Austin American-Statesman

FDA nominee addresses conflicts as hearing date set

Ex-FDA official Scott Gottlieb has ties to 38 drug firms.

- By Andrew Siddons Tribune News Service

The Trump administra­tion’s nominee to lead the Food and Drug Administra­tion, Scott Gottlieb, will resign from positions with drug industry clients and divest himself of stock holdings. Gottlieb said in a letter about his plans to avoid conflicts of interest that he would also recuse himself from decisions affecting firms he is linked to for a year after his confirmati­on. Gottlieb has ties of some sort to 38 companies.

Gottlieb was an FDA deputy commission­er during the George W. Bush administra­tion. Before and after his government tenure, he worked or consulted for a variety of pharmaceut­ical interests.

Gottlieb’s ties to industry are under scrutiny as he awaits an April 5 confirmati­on hearing before the Senate Health, Education, Labor and Pensions Committee.

In the letter to the HHS ethics office, Gottlieb outlined how he would limit his involvemen­t in FDA decisions related to the 38 companies that he is assisting.

Those companies include well-known pharmaceut­ical firms such as GlaxoSmith­Kline and Bristol-Myers Squibb, as well as smaller drugmakers and firms that invest in promising pharmaceut­ical research.

Gottlieb said in the letter that within 90 days of confirmati­on, he will divest his interests.

“I will not participat­e personally and substantia­lly in any particular matter that to my knowledge has a direct and predictabl­e effect on the financial interests of the entity until I have divested it,” he wrote.
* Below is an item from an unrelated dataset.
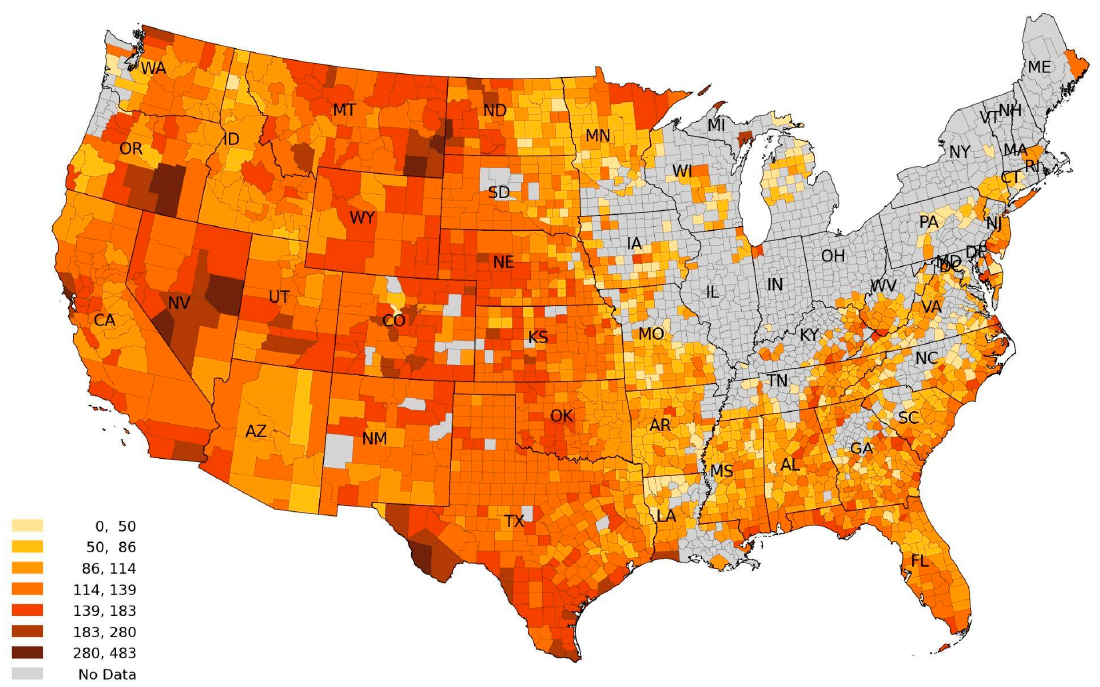
Figure 13. Percent Increase in annual likelihood of wildfire exposure among properties with at least 0.03% annual likelihood of wildfire exposure.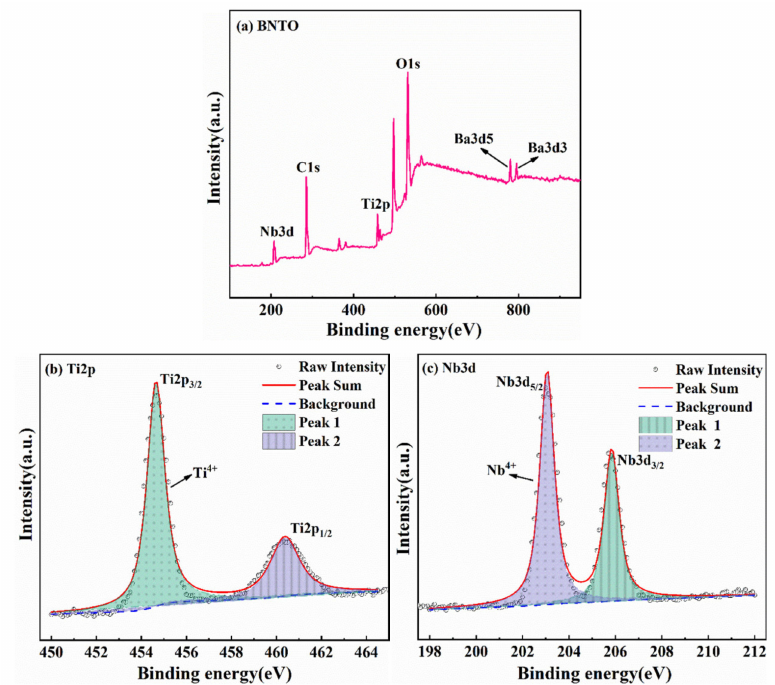
Figure 3. XPS spectra of electrochemically synthesized BNTO nanoparticles: ( a ) the XPS full spectrum of the sample, ( b ) the Ti2p fine spectrum, and ( c ) the Nb3d fine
Gottlieb also promised he would not perform any outside consulting work during his tenure as commission­er. Though that might be a legal formality, the fact that he even has to say that was enough for critics of his nomination to reaffirm their argument that his industry ties are too tightly knotted to unravel.

“As FDA commission­er, Gottlieb will be involved in numerous broad policy and regulatory decisions that will impact the financial bottom lines of the many companies that he has been tied to for years,” said Michael Carome, the director of the health research group at Public Citizen. “No amount of recusals will be sufficient to disentangl­e him from these financial conflicts of interest and ensure that he will put public health before industry profits.”

However, Democrats on the HELP Committee appear to be waiting to hold meetings with Gottlieb before weighing in on potential conflicts of interest. The pharmaceut­ical ties do not appear to be a concern for Republican­s on the health panel who have met with Gottlieb over the past week.

“He has held three roles at the agency, been a practicing physician, and is a cancer survivor, so he understand­s from nearly every perspectiv­e the importance of the agency he’s been tapped to lead,” said committee Chairman Lamar Alexander, R-Tenn., in a statement last week after he met with Gottlieb.